こうした状態が今、少しづつではあるが、改善されようとしている。日本の技術の底辺を支える人達が辛抱強く技術を継承しており、次の時代へ伝えようとしている。また、そこへ革新的な新しい技術が結び付こうとしている。

こうした新しい息吹は、昨年開催された幾つかの展示会にも見受けられた。中でも、11月に開催されたロボットショーでは、自動車の車体アセンブリを始め、大規模な展示が観客の目を惹くとともに、従来ロボットには困難だとされていた面倒な作業の自動化が実現されていた。また、同時に展示されていた福祉用のロボットや人型のロボットなどにも、さまざまな工夫や改良が見受けられた。

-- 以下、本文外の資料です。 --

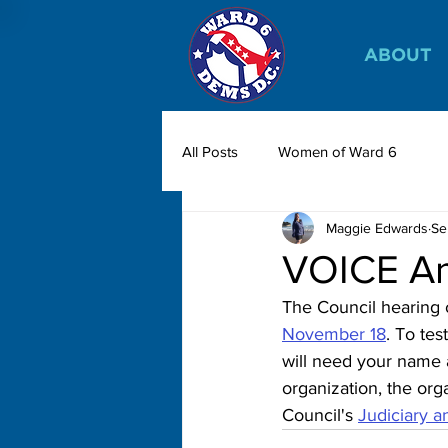
ABOUT
All Posts
Women of Ward 6
Maggie Edwards
Se
VOICE Am
The Council hearing
November 18
. To test
will need your name a
organization, the org
Council's 
Judiciary a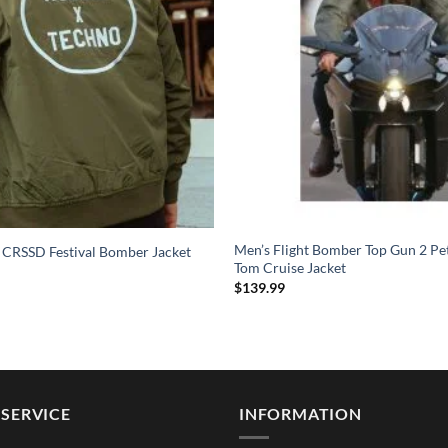
Men’s Flight Bomber Top Gun 2 Pe
 CRSSD Festival Bomber Jacket
Tom Cruise Jacket
$
139.99
SERVICE
INFORMATION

2014年は日本経済の再生の年になると思われる。しかし心配なのは、そうした経済の発展の中に軍国主義の兆しが見えることである。人殺しの道具でしかない鉄砲の弾を作ったり、汚染と破壊の元凶である原子炉を動かすことによって経済を発展させるのではなく、もっと人々の生活を豊かにし、人々の心に潤いを与えるように経済を発展させなければならない、と私は思う。